### Directions for this task:
Among these records, which lines include "priority"? Copy them out.

### Record extracts:
Segment Open
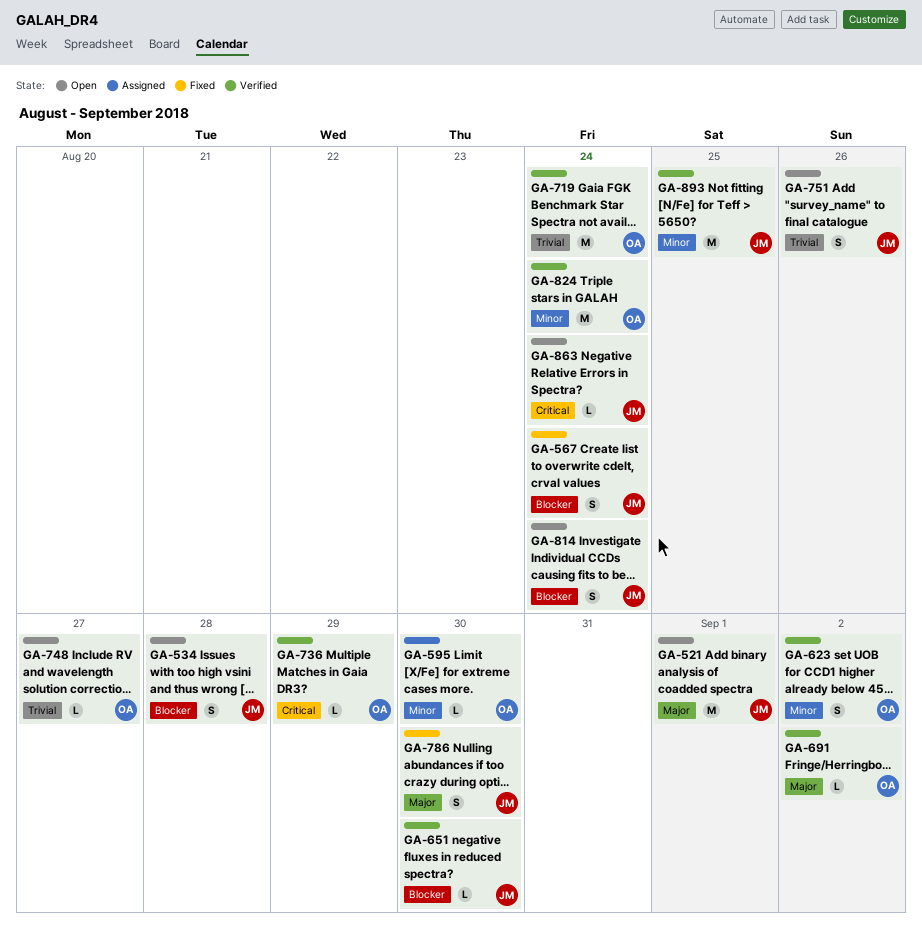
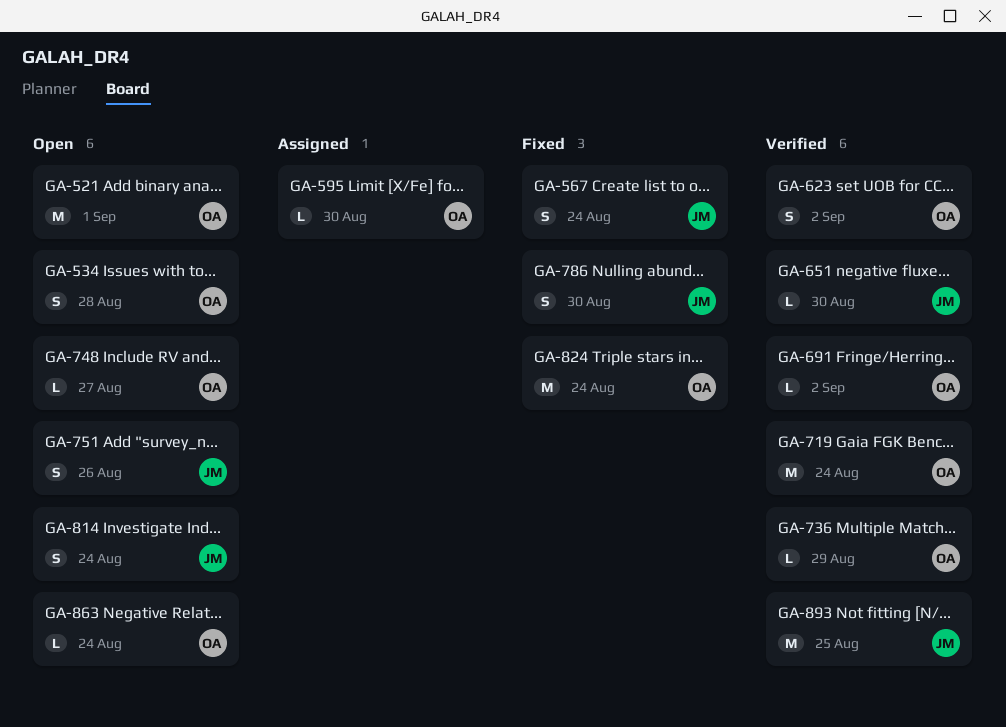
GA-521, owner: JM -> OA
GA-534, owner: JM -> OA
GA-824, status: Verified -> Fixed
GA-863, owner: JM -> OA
Segment Closed
Segment Open
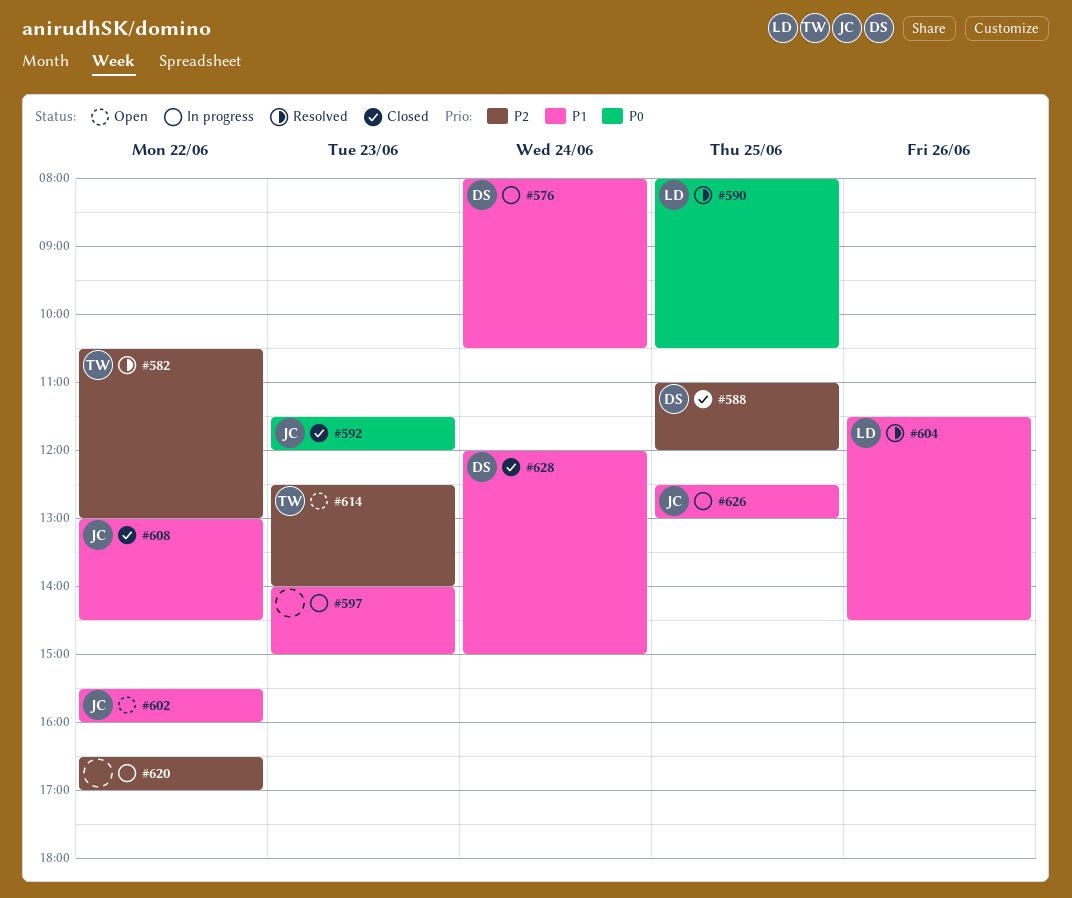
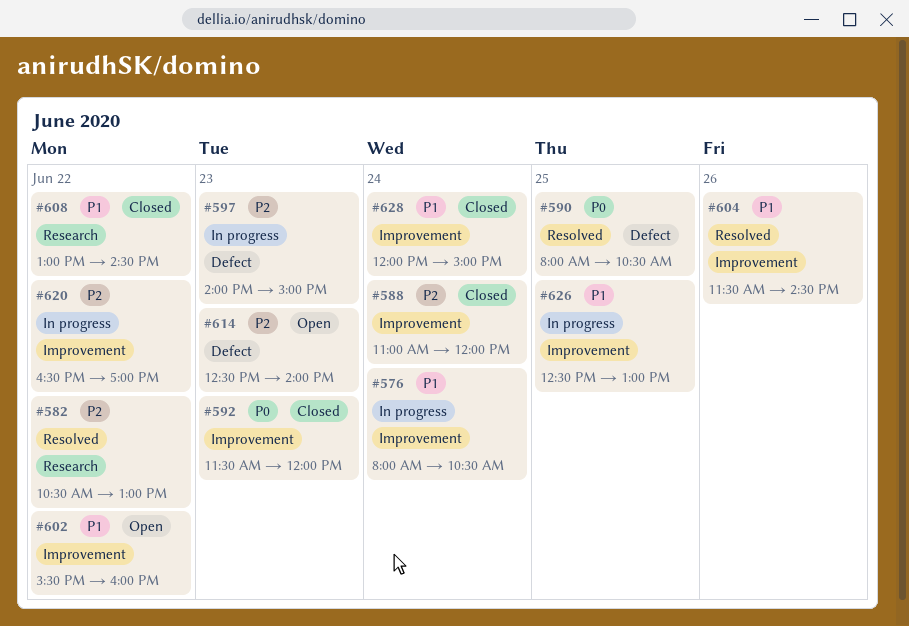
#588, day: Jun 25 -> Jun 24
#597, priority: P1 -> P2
Segment Closed
Segment Open
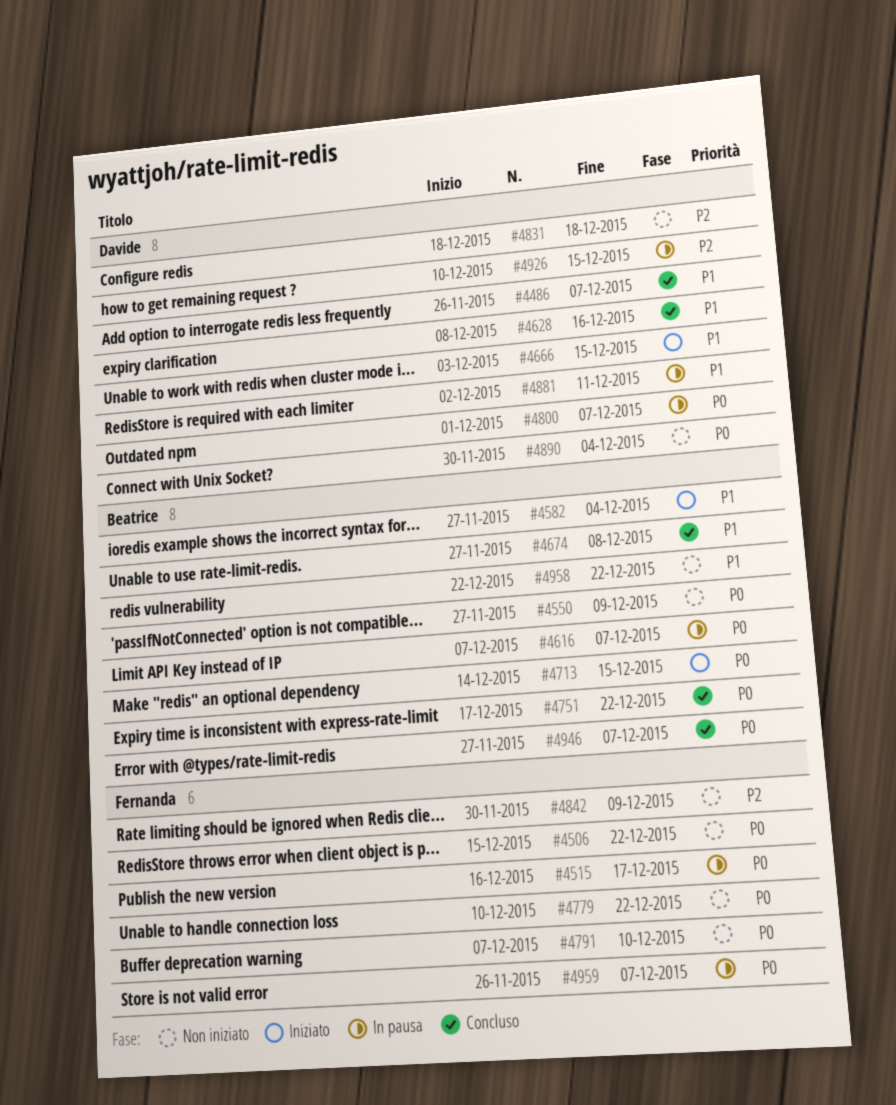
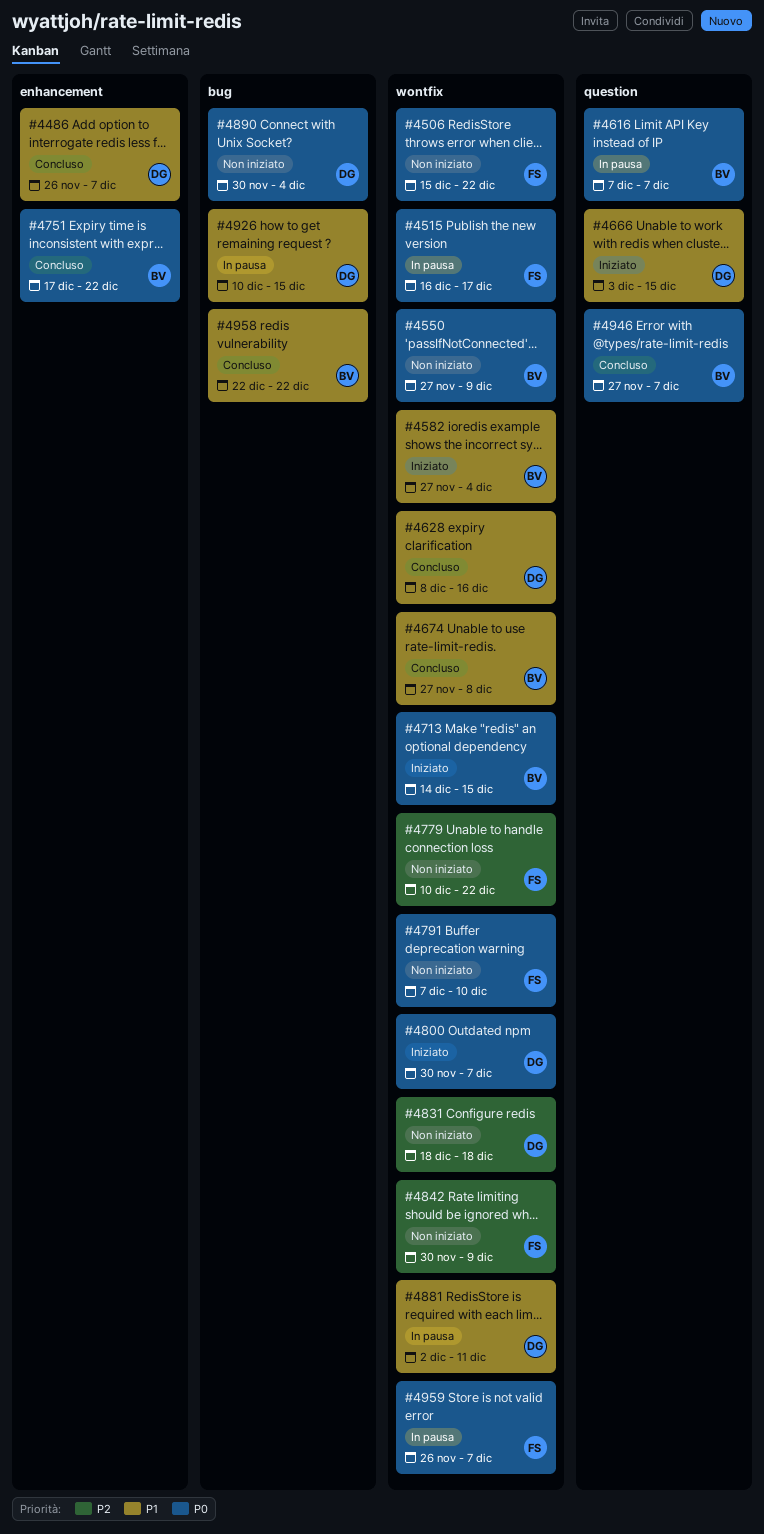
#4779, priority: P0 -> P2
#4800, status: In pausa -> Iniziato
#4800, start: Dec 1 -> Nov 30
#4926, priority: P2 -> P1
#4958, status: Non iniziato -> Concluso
Segment Closed
### Task output:
#597, priority: P1 -> P2
#4779, priority: P0 -> P2
#4926, priority: P2 -> P1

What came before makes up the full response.